Forgejo monthly update - November 2023

Forgejo was created in October 2022 after a for profit company took over the Gitea project. In the beginning they were almost identical, except for the name and the color. But in the past year, this difference in governance led to choices that made Forgejo significantly and durably different from Gitea.

Better security. Forgejo focuses on identifying and fixing security vulnerabilities as soon as they are discovered. Gitea is always notified in advance via encrypted channels (e.g. Forgejo v1.20.5-1 or Forgejo v1.20.5-0).
More features. Forgejo includes all of Gitea features and integrates new one as soon as they are available. It is a 100% compatible drop-in replacement with additional features, self moderation being the first one.
Better stability. Forgejo relies on end-to-end and upgrade tests. The upgrade tests were introduced to address an instability caused by a regression in the storage settings.

Since its inception Forgejo has been strongly committed to provide forge federation. This long term work keeps contributors busy daily and it will still be a while before it is complete. Your help will make a difference and you are kindly invited to join the team. Your work will not help build a startup chasing unicorns, it will benefit the general public and yourself. You will only use Free Software as Forgejo is developed with Forgejo on Codeberg with a CI and releases powered by Forgejo Actions.

Development

v1.21 release

After eight release candidates over eight weeks, the Forgejo v1.21 release was published and the companion blog post provides a summary of the work it includes.

In flight pull requests

Most pull requests are opened and closed within a week. But some of them take a longer time, either because they are more complex or because they are taken care of by volunteers who can only occasionally work on them in their free time. This is a list of those that were updated since the last monthly report. If they are of interest to you, reviewing the changes or providing solutions would be appreciated.

End to end tests

Forgejo contributors developed end to end tests which require running actual instances and realistic use cases. The proved particularly useful to fix and debug the regressions related to storage settings and verifying the workflows sent to the Forgejo runner succeed.

There were all moved into a dedicated repository where they can conveniently be run and developed rather than being scattered in the Forgejo repository itself or the setup-forgejo action.

Experimental releases

Starting 25 November 2023, test releases including the latest developments will be published on a regular basis, usually every week. They will be used to run https://next.forgejo.org. It is not recommended to use them in production.

Testing requirements

As a rule changes introduced in Forgejo are associated with tests that verify they work. Without such tests they are prone to regressions over time and more difficult to review. However, it is sometime challenging to create a new test when the underlying codebase lacks the basic infrastructure to do so. It is the case, for instance, for the JavaScript parts of the frontend or more generally user interface changes in Forgejo. As an exception, some pull requests will be merged without tests and tagged as such when they can be contributed back to the main author of the codebase and not burden Forgejo with the associated technical debt.

Federation

A new pull request was open to implement federated stars and an activity summary was published.

The F3 refactor is making daily progress.

The task list created a year ago to track federation work is now updated monthly.

Forgejo Actions

With the 3.2.0 release of the Forgejo runner, the LXC backend was improved and can now be configured with capabilities to run k8s. It unblocked the work started a few months ago to verify a helm chart using Forgejo can run in a workflow.
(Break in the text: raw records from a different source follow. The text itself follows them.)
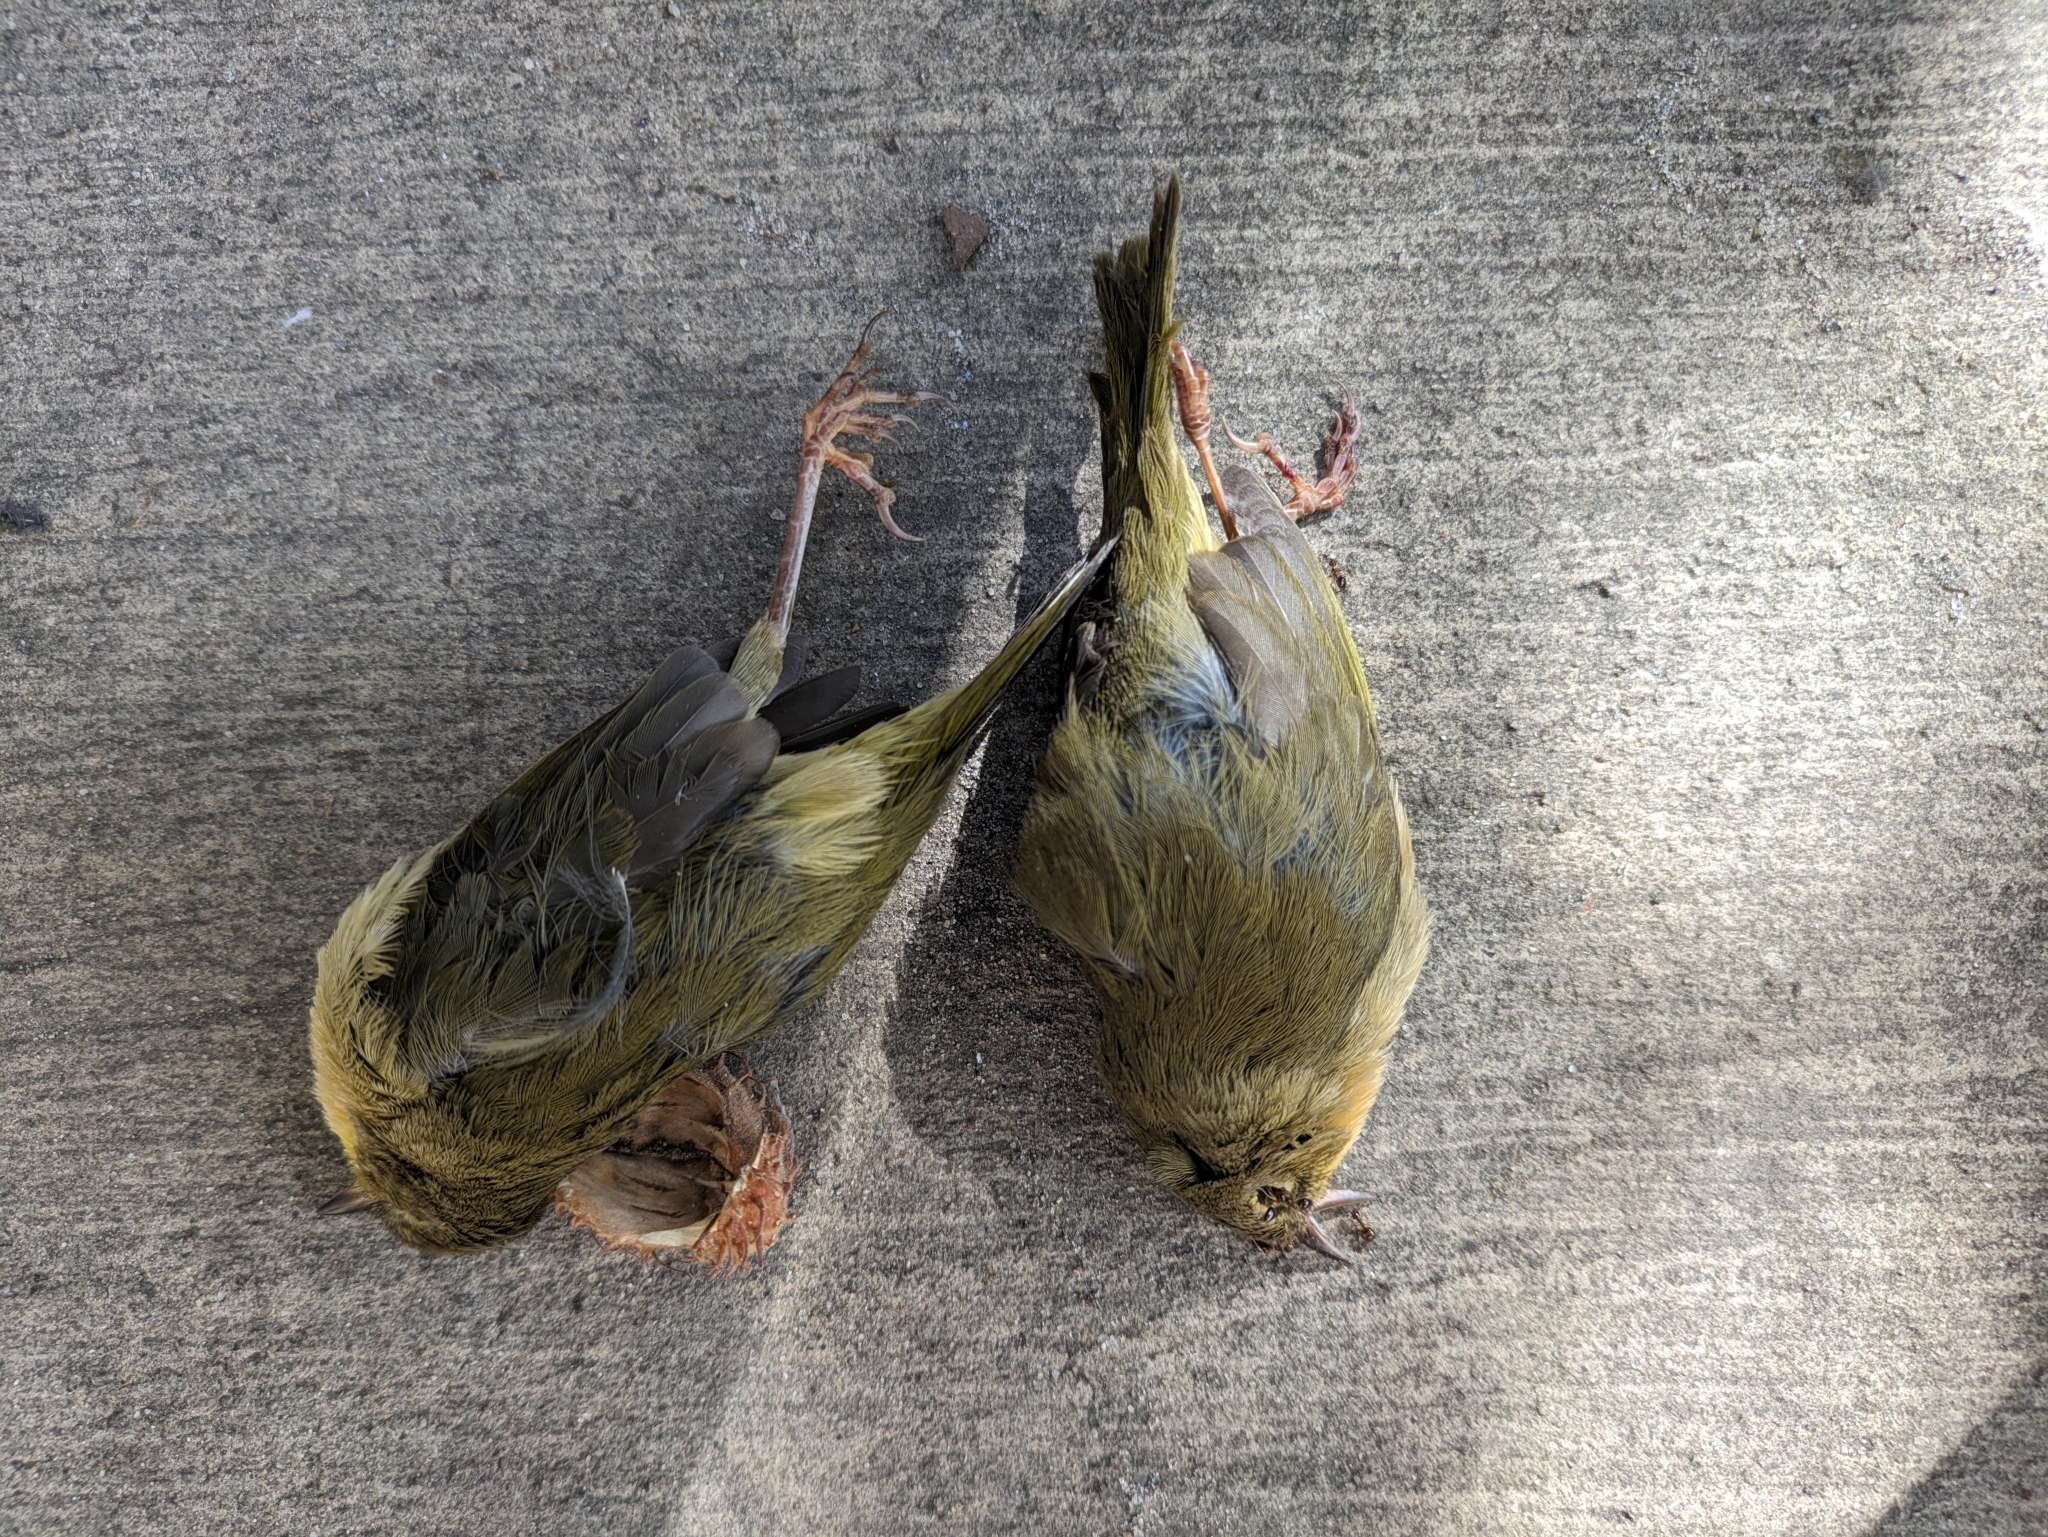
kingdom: Animalia
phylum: Chordata
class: Aves
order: Passeriformes
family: Parulidae
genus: Geothlypis
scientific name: Geothlypis trichas
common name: Common yellowthroat
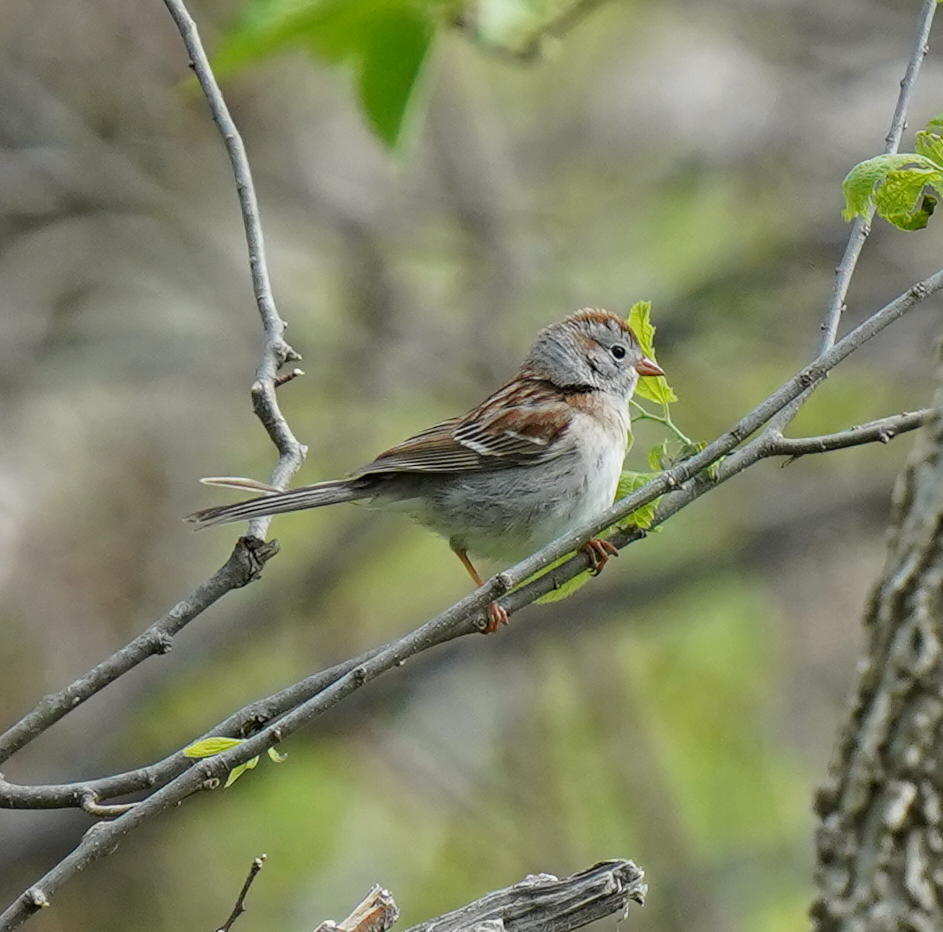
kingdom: Animalia
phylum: Chordata
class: Aves
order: Passeriformes
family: Passerellidae
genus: Spizella
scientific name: Spizella pusilla
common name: Field sparrow
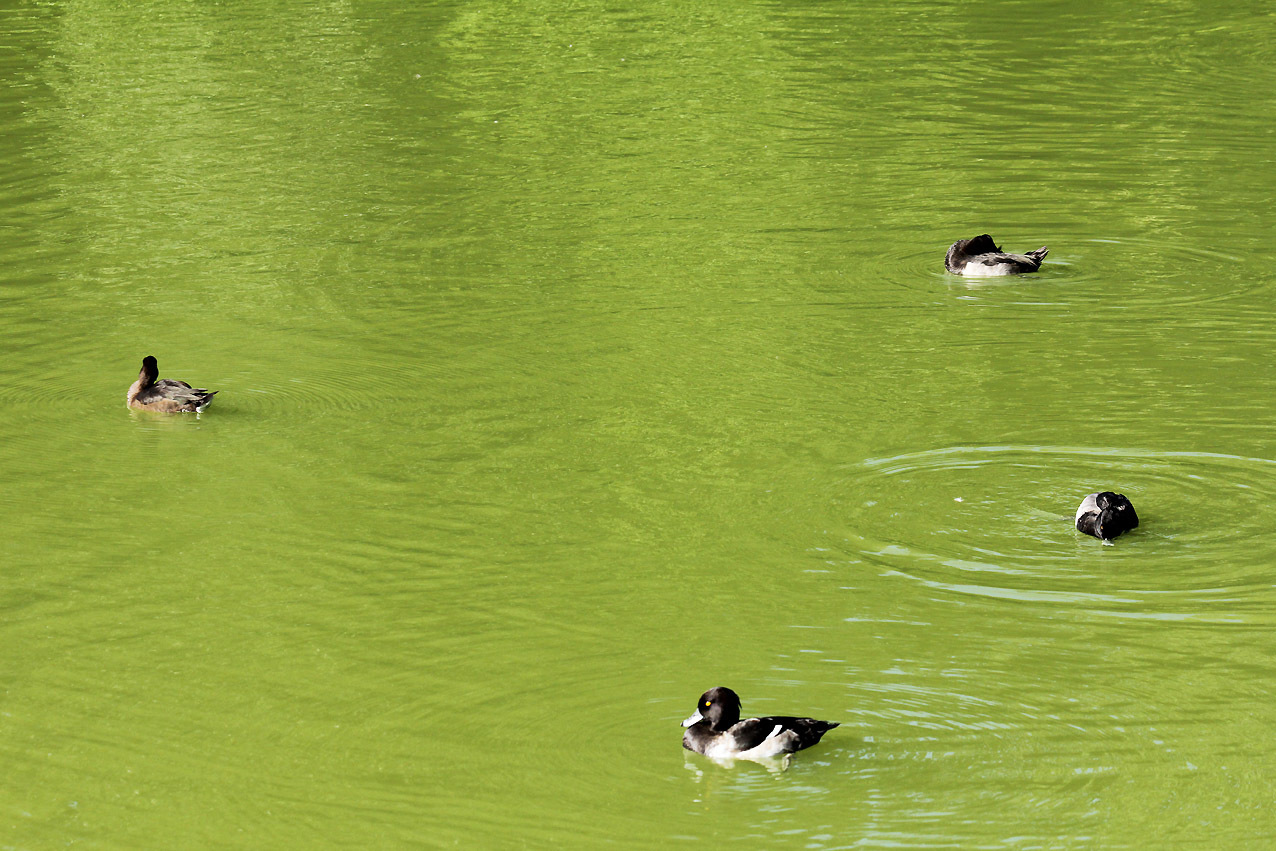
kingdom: Animalia
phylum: Chordata
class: Aves
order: Anseriformes
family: Anatidae
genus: Aythya
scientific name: Aythya fuligula
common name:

Groundwork for IPv6 support is done and needs testing before it can be released.

Security releases

Late October, the Forgejo security team discovered critical vulnerabilities and worked on fixes that were published as part of Forgejo v1.21 and backported to Forgejo v1.20.5-1 after a 30-day embargo. To better prepare for such upgrades, Forgejo admins can now watch a repository dedicated to security announcements or subscribe to the associated RSS feed.

The severity of the vulnerabilities motivated security team members to write a post-mortem and ask for input and ideas in an open discussion.

User research

Although it is largely agreed that user research is one of the areas where Forgejo needs more work, it has not seen significant progress in the past year. The effort has resumed, starting with sorting issues into categories. The goal is to better understand Forgejo users.

Hardware infrastructure

As https://code.forgejo.org keeps growing, new hardware is being provisioned so it can move from the cloud and have more disk space, mostly.

Governance and communication

The moderation team is now composed of two members. A Forgejo contributor also applied to the security team.

A few new members were added to the contributors team and it does not require a formal application process.

We Forge

Forgejo is a community of people who contribute in an inclusive environment. We forge on an equal footing, by reporting a bug, voicing an idea in the chatroom or implementing a new feature. The following list of contributors is meant to reflect this diversity and acknowledge all contributions since the last monthly report was published. If you are missing, please ask for an update.

A minority of Forgejo contributors earn a living by implementing the roadmap co-created by the Forgejo community, see the sustainability repository for the details.